La mayor parte de los micromamíferos encontrados en los yacimientos atapuerquenses fueron en su momento cazados por lechuzas y búhos reales, además de por algún pequeño carnívoro como comadrejas o garduñas.

Estas aves nocturnas se tragan a sus presas enteras, para después escupir en negruzcas bolas los restos no digeribles como pelos, plumas y huesos. Son las técnicamente conocidas como egagrópilas. Se amontonan en sus posaderos habituales, normalmente ubicados en cuevas o grietas profundas. Con el paso de los años (y los siglos), las acumulaciones pueden ser impresionantes. Y una fuente valiosísima para conocer las especies más frecuentes de la zona.

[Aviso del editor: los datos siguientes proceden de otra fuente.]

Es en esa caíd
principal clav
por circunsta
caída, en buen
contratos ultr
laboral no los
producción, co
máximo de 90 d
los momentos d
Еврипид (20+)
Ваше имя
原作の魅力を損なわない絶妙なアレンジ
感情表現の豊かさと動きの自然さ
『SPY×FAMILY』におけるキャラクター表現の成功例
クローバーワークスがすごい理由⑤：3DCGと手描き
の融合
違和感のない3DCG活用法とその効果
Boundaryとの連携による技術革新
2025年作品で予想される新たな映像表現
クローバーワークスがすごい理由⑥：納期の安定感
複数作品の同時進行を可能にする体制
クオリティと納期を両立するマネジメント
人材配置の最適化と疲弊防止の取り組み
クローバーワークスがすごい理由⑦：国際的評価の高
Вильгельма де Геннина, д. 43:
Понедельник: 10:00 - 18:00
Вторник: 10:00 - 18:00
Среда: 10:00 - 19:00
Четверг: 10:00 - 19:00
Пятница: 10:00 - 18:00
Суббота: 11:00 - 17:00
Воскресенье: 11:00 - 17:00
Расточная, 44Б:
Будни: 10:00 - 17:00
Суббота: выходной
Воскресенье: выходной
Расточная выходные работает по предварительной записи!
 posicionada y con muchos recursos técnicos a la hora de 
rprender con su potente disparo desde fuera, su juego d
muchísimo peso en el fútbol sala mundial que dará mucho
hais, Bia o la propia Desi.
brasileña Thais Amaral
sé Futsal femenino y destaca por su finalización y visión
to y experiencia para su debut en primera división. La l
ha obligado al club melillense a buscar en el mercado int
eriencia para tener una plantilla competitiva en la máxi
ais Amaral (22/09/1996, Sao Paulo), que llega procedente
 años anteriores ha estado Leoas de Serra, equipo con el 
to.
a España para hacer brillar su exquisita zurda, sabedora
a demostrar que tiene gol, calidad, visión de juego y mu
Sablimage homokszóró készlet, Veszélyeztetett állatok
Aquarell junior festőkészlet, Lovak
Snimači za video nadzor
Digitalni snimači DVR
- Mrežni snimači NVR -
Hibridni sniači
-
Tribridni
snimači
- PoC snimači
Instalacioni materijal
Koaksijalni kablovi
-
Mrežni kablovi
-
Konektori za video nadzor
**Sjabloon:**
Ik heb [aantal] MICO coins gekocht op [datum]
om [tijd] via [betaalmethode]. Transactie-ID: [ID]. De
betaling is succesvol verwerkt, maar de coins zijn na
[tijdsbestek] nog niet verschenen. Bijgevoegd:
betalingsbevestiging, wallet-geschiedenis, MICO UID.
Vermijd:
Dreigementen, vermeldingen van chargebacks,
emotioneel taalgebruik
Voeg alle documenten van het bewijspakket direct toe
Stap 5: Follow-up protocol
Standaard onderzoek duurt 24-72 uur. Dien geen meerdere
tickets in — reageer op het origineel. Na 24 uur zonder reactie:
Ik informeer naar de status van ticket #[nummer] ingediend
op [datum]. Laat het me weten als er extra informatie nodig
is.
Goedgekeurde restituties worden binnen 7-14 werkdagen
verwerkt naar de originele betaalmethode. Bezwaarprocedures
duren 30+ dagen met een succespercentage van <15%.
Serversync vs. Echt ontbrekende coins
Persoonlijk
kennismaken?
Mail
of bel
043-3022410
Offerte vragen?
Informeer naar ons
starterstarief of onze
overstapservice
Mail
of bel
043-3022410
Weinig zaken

Esta técnica de estudio, habitual en nuestros días, la utilizan también los paleoantropólogos. «Somos los biólogos del pasado», reconoce Gloria.

La cantidad de restos obtenidas de las viejas egagrópilas es inmensa. Pero lo curioso, uno de los grandes misterios de Atapuerca, es que sólo aparecen las presas. No hay ni rastro de los cazadores alados.

«Es algo rarísimo», confiesa la profesora aragonesa. «Creo que entre todos los yacimientos sólo hemos encontrado hasta ahora un resto atribuible, con dudas, a lechuza, y de búho real no hemos visto nada».

Lo mejor está por estudiar

En Atapuerca hay trabajo para muchas generaciones de paleontólogos y arqueólogos. Al ritmo que manda la investigación, las excavaciones no pueden ir más rápido. El mismo impelido en los últimos 20 años. Sin prisa pero sin pausa.

Los codirectores Juan Luis Arsuaga, Eudald Carbonell y José María Bermúdez de Castro reconocen que, aunque se doblara el presupuesto, no se podría estar más de un mes y medio excavando cada año. Tan importante como el dinero es contar con gente capacitada para poder dirigir la excavación, y de esos, en un país que desprecia la Ciencia como el nuestro, no hay por desgracia muchos. También hace falta tiempo para poder procesar toda la ingente cantidad de restos extraídos en cada campaña. Realizar estudios, dirigir tesis, presentar conclusiones en congresos,…

Porque después de 40 días de extraordinario esfuerzo el trabajo no termina. Acaba de empezar.